From Feature Importance to Natural Language Explanations Using LLMs with RAG
This paper addresses the complexities involved in making AI systems interpretable in a way that is accessible to non-technical users. It proposes a novel approach to explainable AI (XAI) by integrating LLMs with a decomposition-based methodology for extracting feature importance. The focus is on generating natural language explanations for scene-understanding tasks, which are often crucial in autonomous systems, including autonomous vehicles.
The core contribution is a method referred to as traceable question-answering through Retrieval-Augmented Generation (RAG). This technique enhances LLMs by referencing an external knowledge base, thereby resolving hallucination issues and ensuring that responses are grounded in verifiable model outputs.
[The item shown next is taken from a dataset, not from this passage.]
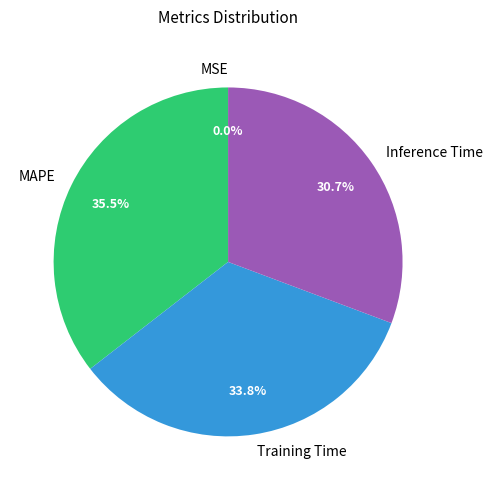

Which category has the biggest portion of the pie?

MAPE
The external repository contains contextual data such as feature importance and predictions, enabling LLMs to act as reasoning engines rather than sources of information.
Methodology
The paper introduces a decomposition-based approach to infer feature importance, which involves systematically removing input components and observing changes in model outputs. This approach produces feature importance values that help in understanding model behavior. These values are then utilized in conjunction with a system prompt designed to imbue the LLMs with characteristics derived from social science research on human explanations. These characteristics include being social, causal, selective, and contrastive.
To achieve this, the system prompt directs the LLMs to format responses in a manner that mirrors human conversational norms, leveraging politeness and empathy while maintaining technical accuracy. The methodology is demonstrated through an application in scene-understanding tasks, specifically using urban scene segmentation data.
Evaluation and Results
Evaluation of the proposed approach is conducted using two models: GPT-3.5 and GPT-4. Their ability to generate explanations is assessed across sociability, causality, selectiveness, and contrastiveness. Results indicate that GPT-4 outperforms GPT-3.5 in all categories, showcasing higher accuracy and better causal inference capabilities. GPT-4's responses exhibit more nuanced expressions of causality and contrastiveness, confirming its potential for generating effective explanations.
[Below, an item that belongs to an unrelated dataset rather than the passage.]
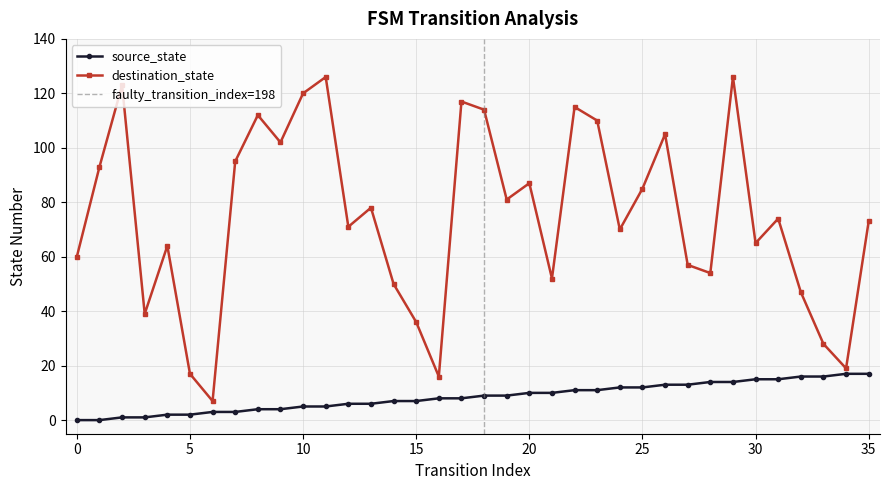

How many values in the source_state series exceed 9?

16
The paper also evaluates simplicity in explanations, accounting for the frequency of technical jargon, response length, and the number of causes cited. GPT-4 again stands out by providing simpler and more comprehensible responses, suggesting its effectiveness in bridging the gap between complex model outputs and user understanding.
Implications and Future Directions
The research has important implications for advancing XAI, emphasizing the role of human-friendly explanations in enhancing trust and usability of AI systems. By integrating semantic feature importance with LLMs, the approach offers a potentially impactful solution for generating clarity in AI-driven decision processes. The dynamic nature of the external knowledge base further adds to the adaptability and applicability of this method across various domains.
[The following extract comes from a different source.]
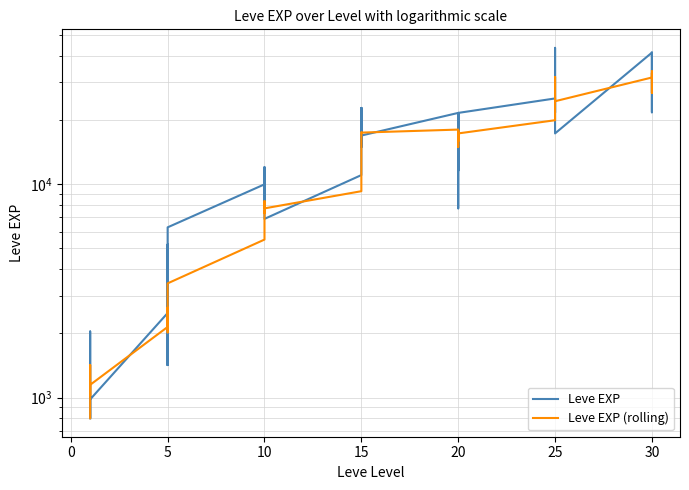

True or false: Leve EXP (rolling) has a value of 499 at −5.

False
Future research directions could explore enhanced dialogue management strategies to improve interaction personalization, potentially integrating multimodal elements for richer explanations. Additionally, cross-algorithm consistency in estimating feature importance will be crucial for future developments to ensure robustness and reliability in explainable AI frameworks. This work sets a solid foundation for ongoing advancements in making AI more interpretable and accountable to its users, paving the way for broader acceptance and integration of autonomous systems.